Within My Walls: Chapter 2  

“I am Bilhah. A newcomer.” She has picked up a few words of Ottoman Turkish, and she uses it now, though she can try again in Spanish or Greek

 

Three weeks later, Spring 1535

Imperial Palace, Istanbul

 Darkness. Quiet. Bilhah waits for her eyes to adjust and for the darkness to shift into the shape of shadows. The dining room, the great atrium — the rooms of the palace are bright with the glow of a thousand copper lanterns. The sudden entrance into the sleeping hall of the palace has blinded her.

The line moves forward gradually. From the pile on the right, take a sleeping mat. A few more paces, select a blanket, then a pillow.

Bilhah steps forward, watching, watching. A woman presides over the sleeping mats, and she gives Bilhah a tiny nod, as if to acknowledge her newness.

There are tricks in the selection, Bilhah is certain. Some mats are thicker, some are worn and the bamboo splinters into your fingers as you lift it. The next pile is harder as it is further inside the room and darker. She cannot see the blanket, but lets her fingers choose. After a moment’s hesitation, her fingers close over the scratch of wool rather than the coolness of cotton. She may regret it: surely this sleeping hall will get warm as it fills and the night progresses, but for now the nights are cold.  Arms laden, she walks deeper into the sleeping hall.

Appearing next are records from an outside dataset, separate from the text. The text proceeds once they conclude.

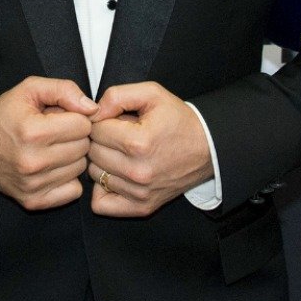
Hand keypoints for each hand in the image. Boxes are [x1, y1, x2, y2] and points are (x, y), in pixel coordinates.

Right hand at [0, 77, 97, 210]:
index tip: (61, 118)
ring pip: (80, 168)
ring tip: (51, 149)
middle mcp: (33, 162)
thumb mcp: (30, 89)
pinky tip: (53, 168)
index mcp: (33, 132)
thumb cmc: (6, 114)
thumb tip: (92, 108)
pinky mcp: (33, 201)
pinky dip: (68, 179)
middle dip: (74, 136)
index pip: (83, 126)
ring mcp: (33, 185)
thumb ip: (65, 90)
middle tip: (55, 133)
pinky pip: (73, 191)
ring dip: (71, 157)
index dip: (75, 117)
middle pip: (83, 147)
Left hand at [87, 82, 212, 217]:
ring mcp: (140, 193)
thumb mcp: (152, 93)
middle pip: (93, 153)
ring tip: (120, 153)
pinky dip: (102, 190)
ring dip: (102, 162)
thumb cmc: (179, 120)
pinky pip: (101, 204)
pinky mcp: (142, 207)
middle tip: (118, 136)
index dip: (102, 121)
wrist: (208, 148)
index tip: (115, 120)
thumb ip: (116, 96)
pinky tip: (115, 175)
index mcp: (139, 142)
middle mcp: (138, 171)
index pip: (95, 130)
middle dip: (100, 140)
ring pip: (95, 176)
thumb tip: (92, 113)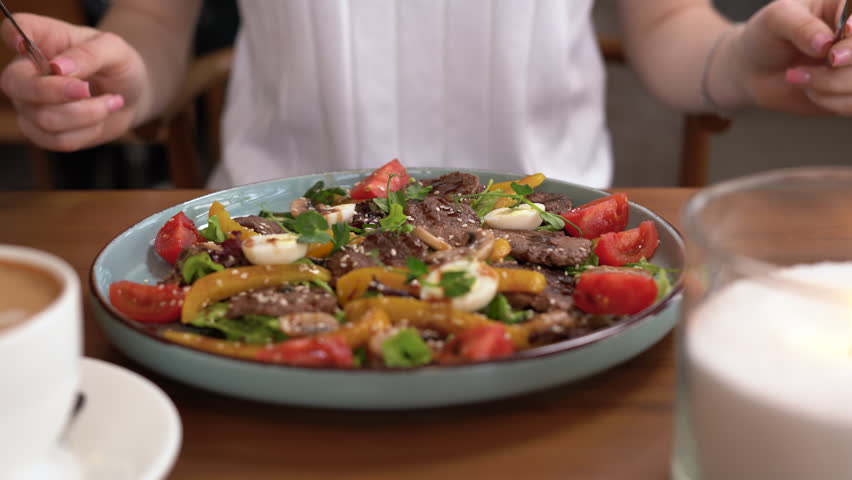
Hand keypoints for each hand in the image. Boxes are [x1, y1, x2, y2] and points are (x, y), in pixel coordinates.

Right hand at [0, 13, 146, 150]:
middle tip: (88, 90)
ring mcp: (29, 104)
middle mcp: (26, 71)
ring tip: (111, 102)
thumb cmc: (118, 66)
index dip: (13, 35)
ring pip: (44, 118)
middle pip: (15, 83)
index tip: (23, 44)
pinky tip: (100, 119)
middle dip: (56, 92)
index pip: (13, 29)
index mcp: (42, 40)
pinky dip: (87, 132)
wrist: (130, 97)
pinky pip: (58, 140)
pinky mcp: (42, 131)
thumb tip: (58, 68)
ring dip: (87, 114)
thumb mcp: (114, 50)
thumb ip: (88, 54)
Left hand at [734, 0, 851, 114]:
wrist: (752, 70)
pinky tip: (810, 92)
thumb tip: (825, 42)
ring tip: (796, 76)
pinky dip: (834, 102)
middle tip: (828, 59)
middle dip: (849, 59)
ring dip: (832, 84)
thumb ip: (801, 26)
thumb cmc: (766, 36)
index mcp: (848, 8)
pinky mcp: (849, 93)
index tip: (846, 30)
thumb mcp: (776, 19)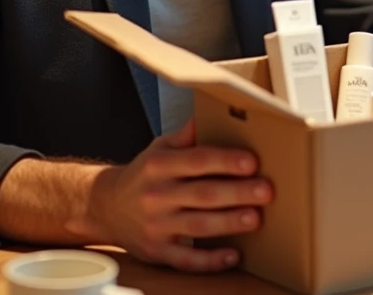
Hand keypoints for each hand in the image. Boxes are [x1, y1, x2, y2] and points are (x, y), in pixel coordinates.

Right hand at [89, 118, 272, 272]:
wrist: (106, 207)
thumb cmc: (144, 175)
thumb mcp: (159, 148)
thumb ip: (186, 135)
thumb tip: (212, 113)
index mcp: (159, 166)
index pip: (197, 160)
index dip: (225, 161)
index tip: (252, 162)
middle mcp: (156, 195)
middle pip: (203, 194)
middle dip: (237, 192)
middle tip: (266, 191)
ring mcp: (156, 226)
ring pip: (198, 225)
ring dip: (229, 222)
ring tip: (255, 218)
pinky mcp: (157, 251)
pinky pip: (186, 259)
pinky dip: (210, 260)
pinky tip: (233, 255)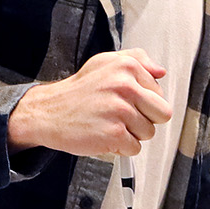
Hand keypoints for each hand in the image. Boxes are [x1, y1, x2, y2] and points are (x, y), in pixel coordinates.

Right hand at [8, 50, 172, 157]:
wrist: (47, 113)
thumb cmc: (78, 92)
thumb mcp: (105, 63)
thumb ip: (136, 60)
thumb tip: (160, 71)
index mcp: (127, 66)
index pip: (159, 93)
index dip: (143, 102)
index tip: (124, 101)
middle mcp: (125, 85)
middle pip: (162, 114)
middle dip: (145, 119)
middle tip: (121, 116)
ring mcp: (120, 110)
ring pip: (148, 132)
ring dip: (131, 134)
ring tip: (108, 123)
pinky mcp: (114, 133)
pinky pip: (135, 148)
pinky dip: (121, 147)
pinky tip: (104, 135)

She looks around. In the middle of the room is a brazier, which will provide blessed warmth. The places around it are taken. The next most coveted places are by the windows. She wonders why, when they must be chilled by the wind. Perhaps those by the window manage a secret walk in the Imperial gardens by moonlight. Where should she place her blanket?

The answer is in her skin. That balance — servility and survival. Deference and defending yourself. She should be skilled at it by now. She finds an empty space and joins the noise: the rustle of straw as the sleeping mats are unrolled and spread on the floor. The swish of blankets as they are unfurled. Pillows are thumped and whispers begin.

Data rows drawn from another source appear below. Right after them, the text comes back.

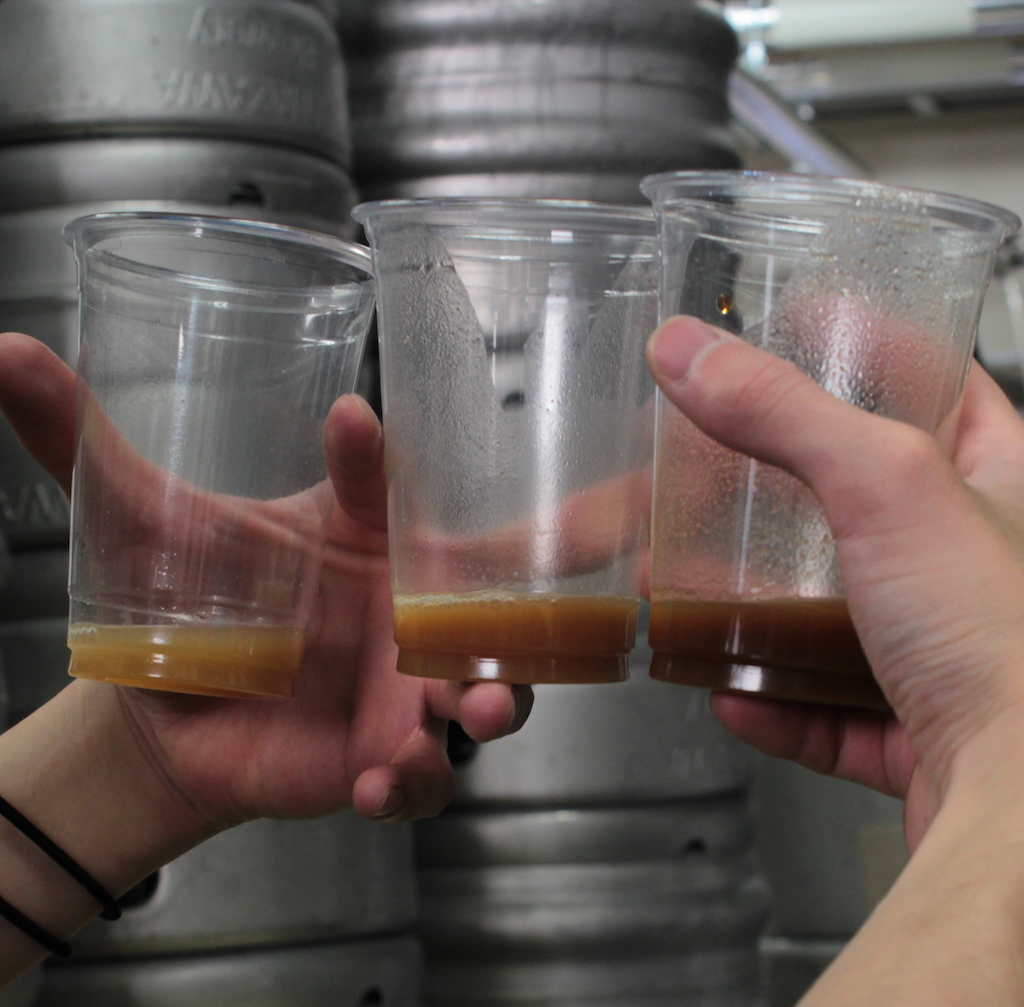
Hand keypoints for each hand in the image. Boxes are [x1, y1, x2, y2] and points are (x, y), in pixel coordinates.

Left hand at [0, 332, 532, 831]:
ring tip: (471, 718)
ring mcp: (402, 683)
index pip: (388, 483)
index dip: (378, 454)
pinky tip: (379, 785)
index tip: (348, 421)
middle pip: (479, 598)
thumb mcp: (135, 527)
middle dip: (504, 605)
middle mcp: (398, 605)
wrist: (164, 717)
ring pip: (479, 689)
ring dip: (492, 704)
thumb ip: (80, 444)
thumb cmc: (174, 606)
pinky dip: (415, 782)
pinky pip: (427, 773)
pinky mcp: (386, 754)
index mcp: (359, 533)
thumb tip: (5, 351)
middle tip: (490, 615)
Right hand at [647, 316, 1023, 849]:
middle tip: (711, 477)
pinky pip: (825, 704)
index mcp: (999, 481)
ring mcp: (945, 647)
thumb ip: (782, 412)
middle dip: (770, 498)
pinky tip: (730, 692)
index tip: (802, 331)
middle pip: (856, 505)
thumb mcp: (884, 486)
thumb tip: (692, 354)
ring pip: (831, 610)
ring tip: (688, 593)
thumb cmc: (1007, 645)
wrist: (1022, 804)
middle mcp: (974, 562)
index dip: (869, 349)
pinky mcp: (915, 725)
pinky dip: (772, 698)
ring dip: (752, 607)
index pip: (936, 385)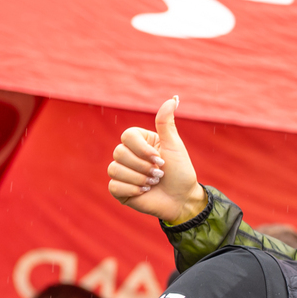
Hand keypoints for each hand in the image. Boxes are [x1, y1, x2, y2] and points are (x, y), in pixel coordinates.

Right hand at [107, 96, 206, 224]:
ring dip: (139, 179)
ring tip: (153, 184)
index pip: (127, 136)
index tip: (160, 159)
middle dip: (143, 167)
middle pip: (119, 153)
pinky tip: (145, 192)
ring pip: (114, 169)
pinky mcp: (119, 190)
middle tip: (159, 175)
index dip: (142, 149)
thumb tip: (172, 98)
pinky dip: (132, 190)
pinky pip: (114, 186)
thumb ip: (167, 123)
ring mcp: (122, 172)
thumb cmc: (181, 172)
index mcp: (139, 142)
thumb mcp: (174, 146)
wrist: (182, 199)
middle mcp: (128, 155)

There are two windows in the hall that look out to the garden of the new palace. With the fall of the evening, the jasmine bushes have opened and their scent wafts in: faintly intoxicating, sweet and strange, a smell that may be pleasant, but may also be evil.

Her bones ache with tiredness, but she will fight sleep. For now is her chance to talk, to ask, to gather advice, to learn who here is cruel and who is kind, and whose protection to seek.

She turns to the woman bedding down to sleep beside her.

“I am Bilhah. A newcomer.” She has picked up a few words of Ottoman Turkish, and she uses it now, though she can try again in Spanish or Greek. There are all languages here: the driver of the caravan she joined told them that servants come from as far as the Germanic lands, a few from the Levant and North Africa, not to mention Alexandria in Egypt.

Istanbul, she had learned on the road, is the eye of the world, and wherever it gazes is swallowed inside. And the dark, unknown pupil of that eye is the Sultan: Suleiman the magnificent, Suleiman the lawmaker, Suleiman the chosen.

“What should I know?” Bilhah asks.

The woman blinks. “That sleep is important. And do not talk to those more senior than yourself.”